DARPA, the American agency Defense Advanced Research Projects Agency, progenitor of the Internet and GUIs, among other things, is still at it. It would seem they’ve taken notice of reproducibility issues, as Nature reports:
In 2016, the US Defense Advanced Research Projects Agency (DARPA) told eight research groups that their proposals had made it through the review gauntlet and would soon get a few million dollars from its Biological Technologies Office (BTO). Along with congratulations, the teams received a reminder that their award came with an unusual requirement — an independent shadow team of scientists tasked with reproducing their results.
Thus began an intense, multi-year controlled trial in reproducibility. Each shadow team consists of three to five researchers, who visit the ‘performer’ team’s laboratory and often host visits themselves. Between 3% and 8% of the programme’s total funds go to this independent validation and verification (IV&V) work. But DARPA has the flexibility and resources for such herculean efforts to assess essential techniques. In one unusual instance, an IV&V laboratory needed a sophisticated US$200,000 microscopy and microfluidic set-up to make an accurate assessment.
The key here is Biological technology. This sort of thing is already being done for hardware and software:
Engineers expect their work to be subject to an IV&V process, in which the organization conducting the research uses a separate set of engineers to test, for example, whether microprocessors or navigation software work as expected. NASA’s IV&V facility was established more than 25 years ago and has around 300 employees testing code and satellite components.

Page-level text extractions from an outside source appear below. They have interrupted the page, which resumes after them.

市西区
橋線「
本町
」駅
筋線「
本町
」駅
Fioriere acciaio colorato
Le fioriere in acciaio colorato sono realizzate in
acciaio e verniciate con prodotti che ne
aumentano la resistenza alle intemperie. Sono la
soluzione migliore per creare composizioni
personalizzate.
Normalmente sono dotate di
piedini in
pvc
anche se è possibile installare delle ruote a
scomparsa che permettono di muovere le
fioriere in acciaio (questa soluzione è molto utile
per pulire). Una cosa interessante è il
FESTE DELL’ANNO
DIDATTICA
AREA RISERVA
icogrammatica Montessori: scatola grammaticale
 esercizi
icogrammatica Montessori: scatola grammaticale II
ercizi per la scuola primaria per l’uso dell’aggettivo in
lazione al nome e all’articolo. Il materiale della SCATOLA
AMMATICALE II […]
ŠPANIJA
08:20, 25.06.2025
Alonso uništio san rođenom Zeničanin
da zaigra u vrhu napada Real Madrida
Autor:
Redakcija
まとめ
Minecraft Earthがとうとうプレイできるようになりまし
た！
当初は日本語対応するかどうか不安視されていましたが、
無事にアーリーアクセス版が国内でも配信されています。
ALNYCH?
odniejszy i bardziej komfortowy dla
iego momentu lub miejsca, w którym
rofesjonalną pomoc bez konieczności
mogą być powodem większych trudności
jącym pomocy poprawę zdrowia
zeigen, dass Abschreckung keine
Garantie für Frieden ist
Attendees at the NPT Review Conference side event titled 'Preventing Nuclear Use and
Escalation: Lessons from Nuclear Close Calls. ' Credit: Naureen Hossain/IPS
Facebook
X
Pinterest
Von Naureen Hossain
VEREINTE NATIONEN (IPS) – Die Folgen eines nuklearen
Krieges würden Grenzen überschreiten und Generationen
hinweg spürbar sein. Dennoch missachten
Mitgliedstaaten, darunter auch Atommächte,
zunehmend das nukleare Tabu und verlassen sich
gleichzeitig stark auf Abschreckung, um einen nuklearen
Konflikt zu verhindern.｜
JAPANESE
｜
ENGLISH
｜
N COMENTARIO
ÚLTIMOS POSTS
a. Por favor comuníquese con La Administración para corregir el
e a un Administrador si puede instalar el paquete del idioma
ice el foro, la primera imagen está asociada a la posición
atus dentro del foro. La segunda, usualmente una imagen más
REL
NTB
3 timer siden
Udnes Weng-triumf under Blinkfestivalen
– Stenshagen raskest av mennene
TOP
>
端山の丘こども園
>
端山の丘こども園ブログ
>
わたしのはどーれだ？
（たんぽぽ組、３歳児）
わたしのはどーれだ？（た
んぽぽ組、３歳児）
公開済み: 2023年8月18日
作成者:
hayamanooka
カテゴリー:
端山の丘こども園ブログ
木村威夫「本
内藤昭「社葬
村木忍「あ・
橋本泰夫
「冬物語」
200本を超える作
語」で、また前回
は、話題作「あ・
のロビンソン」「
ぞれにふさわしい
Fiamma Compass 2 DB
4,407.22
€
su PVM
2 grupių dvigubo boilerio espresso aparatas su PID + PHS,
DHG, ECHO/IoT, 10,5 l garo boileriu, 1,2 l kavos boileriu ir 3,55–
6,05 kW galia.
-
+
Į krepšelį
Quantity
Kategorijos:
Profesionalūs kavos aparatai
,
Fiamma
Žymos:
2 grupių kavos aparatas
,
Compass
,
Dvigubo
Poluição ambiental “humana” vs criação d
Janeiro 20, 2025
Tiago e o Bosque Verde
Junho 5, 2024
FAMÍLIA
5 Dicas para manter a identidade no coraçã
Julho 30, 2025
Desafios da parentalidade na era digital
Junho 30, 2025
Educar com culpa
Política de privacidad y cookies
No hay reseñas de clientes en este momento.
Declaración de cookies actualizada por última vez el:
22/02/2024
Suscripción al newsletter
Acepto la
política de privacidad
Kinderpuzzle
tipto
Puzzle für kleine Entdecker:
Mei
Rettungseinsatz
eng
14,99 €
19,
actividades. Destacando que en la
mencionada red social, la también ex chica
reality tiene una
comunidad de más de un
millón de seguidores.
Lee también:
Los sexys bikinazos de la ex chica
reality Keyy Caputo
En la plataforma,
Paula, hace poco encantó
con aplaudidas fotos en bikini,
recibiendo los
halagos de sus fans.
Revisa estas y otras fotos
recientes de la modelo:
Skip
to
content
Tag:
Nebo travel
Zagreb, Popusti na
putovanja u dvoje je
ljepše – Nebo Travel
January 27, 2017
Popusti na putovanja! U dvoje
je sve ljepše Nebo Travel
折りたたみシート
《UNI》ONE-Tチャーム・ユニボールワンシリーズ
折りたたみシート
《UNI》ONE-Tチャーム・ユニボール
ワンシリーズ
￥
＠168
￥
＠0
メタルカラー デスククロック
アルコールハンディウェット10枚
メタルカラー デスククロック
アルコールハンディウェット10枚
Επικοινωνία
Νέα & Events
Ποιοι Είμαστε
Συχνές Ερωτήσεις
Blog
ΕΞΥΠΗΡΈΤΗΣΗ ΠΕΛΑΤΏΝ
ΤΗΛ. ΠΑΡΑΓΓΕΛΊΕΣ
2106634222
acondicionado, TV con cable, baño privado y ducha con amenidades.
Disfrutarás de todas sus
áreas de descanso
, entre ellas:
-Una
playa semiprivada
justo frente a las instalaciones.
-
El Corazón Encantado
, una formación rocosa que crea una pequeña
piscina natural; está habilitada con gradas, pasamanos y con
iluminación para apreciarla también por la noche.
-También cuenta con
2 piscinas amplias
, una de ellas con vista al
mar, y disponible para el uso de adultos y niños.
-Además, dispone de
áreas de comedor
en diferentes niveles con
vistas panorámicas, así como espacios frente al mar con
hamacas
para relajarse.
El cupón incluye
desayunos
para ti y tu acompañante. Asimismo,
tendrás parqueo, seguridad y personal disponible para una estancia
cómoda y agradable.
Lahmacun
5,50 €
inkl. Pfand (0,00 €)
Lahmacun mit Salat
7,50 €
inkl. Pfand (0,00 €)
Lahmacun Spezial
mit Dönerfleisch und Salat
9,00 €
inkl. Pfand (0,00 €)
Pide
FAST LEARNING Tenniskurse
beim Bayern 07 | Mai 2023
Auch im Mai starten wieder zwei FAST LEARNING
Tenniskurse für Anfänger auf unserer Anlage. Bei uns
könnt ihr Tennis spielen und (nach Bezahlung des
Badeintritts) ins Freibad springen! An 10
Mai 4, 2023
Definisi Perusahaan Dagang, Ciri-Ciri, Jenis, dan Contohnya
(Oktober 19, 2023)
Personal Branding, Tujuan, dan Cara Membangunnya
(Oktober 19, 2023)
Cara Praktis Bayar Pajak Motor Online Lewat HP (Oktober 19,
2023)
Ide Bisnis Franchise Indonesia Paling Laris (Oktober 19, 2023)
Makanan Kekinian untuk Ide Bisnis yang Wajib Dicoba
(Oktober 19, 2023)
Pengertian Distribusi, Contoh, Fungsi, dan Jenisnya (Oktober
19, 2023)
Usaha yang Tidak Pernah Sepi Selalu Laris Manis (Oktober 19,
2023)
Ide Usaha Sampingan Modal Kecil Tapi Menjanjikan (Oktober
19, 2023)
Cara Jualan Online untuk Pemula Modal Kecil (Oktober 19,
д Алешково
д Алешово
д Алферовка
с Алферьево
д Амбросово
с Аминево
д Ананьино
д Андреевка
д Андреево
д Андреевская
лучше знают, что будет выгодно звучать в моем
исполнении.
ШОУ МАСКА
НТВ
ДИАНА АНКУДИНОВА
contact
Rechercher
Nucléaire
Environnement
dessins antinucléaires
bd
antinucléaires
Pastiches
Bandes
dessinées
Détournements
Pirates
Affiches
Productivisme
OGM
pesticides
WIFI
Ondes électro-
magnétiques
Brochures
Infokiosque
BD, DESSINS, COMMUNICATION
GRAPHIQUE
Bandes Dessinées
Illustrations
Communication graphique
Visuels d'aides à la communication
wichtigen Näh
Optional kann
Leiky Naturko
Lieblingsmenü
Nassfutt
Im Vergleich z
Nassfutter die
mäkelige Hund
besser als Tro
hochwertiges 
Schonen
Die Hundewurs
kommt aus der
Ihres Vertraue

I’m not entirely clear as to whether they refer to what I think of as QA (Quality Assurance), which consists of a collection of engineers and testers who try to make sure the software does what it’s designed to do without going off the rails. The description of this process sounds more advanced:
The synthetic-biology focus of DARPA’s Biological Control programme is well suited to merging biological research with reproducibility studies. The programme aims to bring engineering principles of design and control to biology. By definition, this requires the adoption of best practices from the engineering community — such as IV&V — to improve the likelihood that technologies can advance.
Awardees were told from the outset that they would be paired with an IV&V team consisting of unbiased, third-party scientists hired by and accountable to DARPA. In this programme, we relied on US Department of Defense laboratories, with specific teams selected for their technical competence and ability to solve problems creatively. To get comfortable with the concept of IV&V, investigators needed reassurance that replicating teams would not steal ideas or derail publications. They also needed to get used to their results being challenged even before peer-review submission, and they needed reminders that cooperating with these teams was a programme requirement.
It sounds fascinating. I hope they rotate the scientists through the various teams, both to vitiate hard feelings and to properly give all the team members to opportunity to learn all the techniques. In my experience, no one knows everything, and sometimes it can be quite an eye-opener to see how someone else solved a problem.